Only then Levin recollected the title of the fantasia, and made
haste to read in the Russian translation the lines from
Shakespeare that were printed on the back of the program.
"You can't follow it without that," said Pestsov, addressing
Levin, as the person he had been speaking to had gone away, and
he had no one to talk to.
In the _entr'acte_ Levin and Pestsov fell into an argument upon
the merits and defects of music of the Wagner school. Levin
maintained that the mistake of Wagner and all his followers lay
in their trying to take music into the sphere of another art,
just as poetry goes wrong when it tries to paint a face as the
art of painting ought to do, and as an instance of this mistake
he cited the sculptor who carved in marble certain poetic
phantasms flitting round the figure of the poet on the pedestal.
"These phantoms were so far from being phantoms that they were
positively clinging on the ladder," said Levin. The comparison
pleased him, but he could not remember whether he had not used
the same phrase before, and to Pestsov, too, and as he said it he
felt confused.
Pestsov maintained that art is one, and that it can attain its
highest manifestations only by conjunction with all kinds of art.

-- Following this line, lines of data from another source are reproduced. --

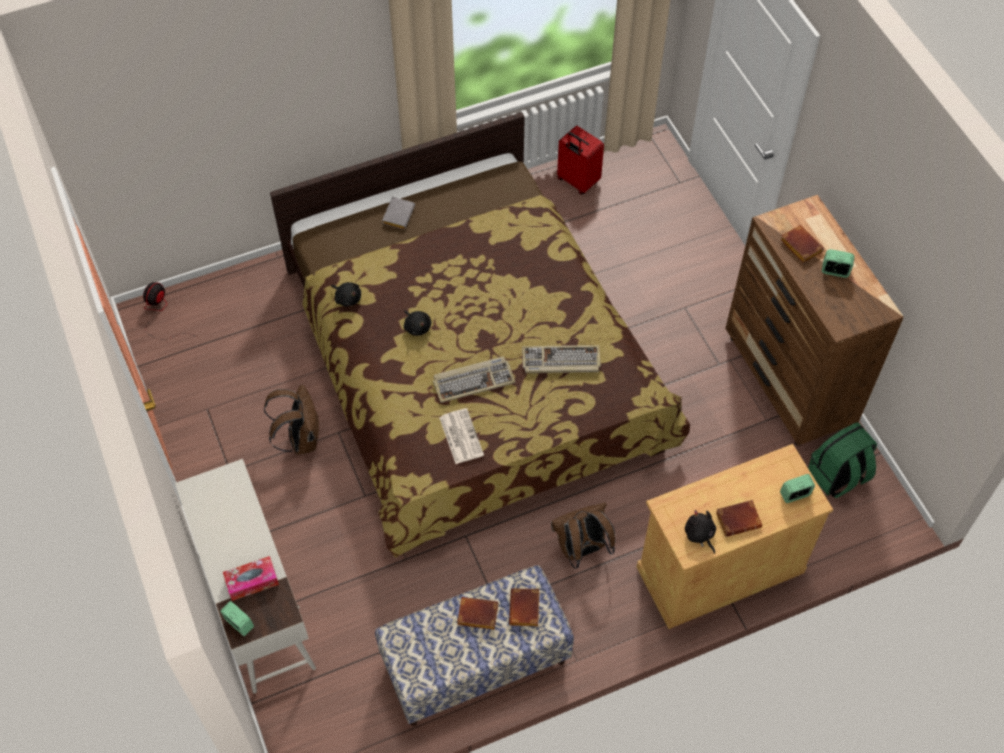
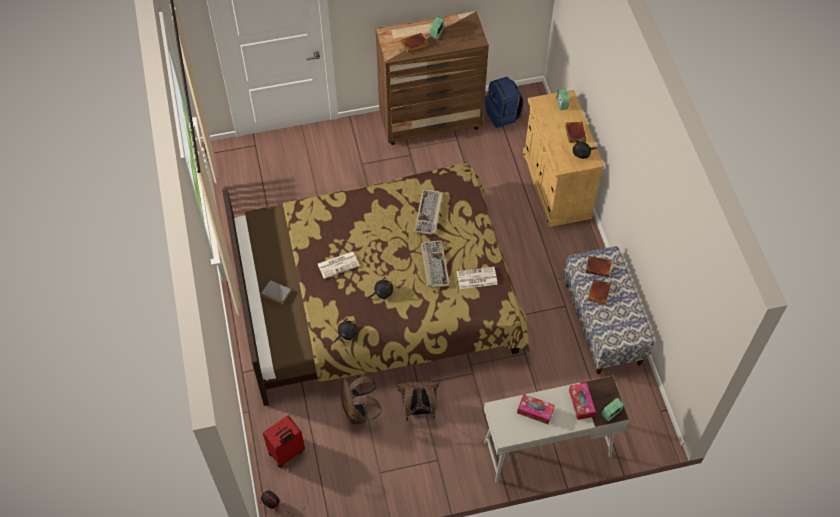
camera: 80 degrees left, 0 degrees up
(234, 522) = (535, 411): none -> tissue box
(452, 271) = (338, 264): none -> newspaper
(577, 181) = (235, 204): red suitcase -> red suitcase (287, 453)
(581, 549) = (532, 253): brown backpack -> brown backpack (359, 413)
(837, 476) = (503, 114): green backpack -> blue backpack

The second piece that was performed Levin could not hear.
Pestsov, who was standing beside him, was talking to him almost
all the time, condemning the music for its excessive affected
assumption of simplicity, and comparing it with the simplicity of
the Pre-Raphaelites in painting. As he went out Levin met many
more acquaintances, with whom he talked of politics, of music,
and of common acquaintances. Among others he met Count Bol, whom
he had utterly forgotten to call upon.
"Well, go at once then," Madame Lvova said, when he told her;
"perhaps they'll not be at home, and then you can come to the
meeting to fetch me. You'll find me still there."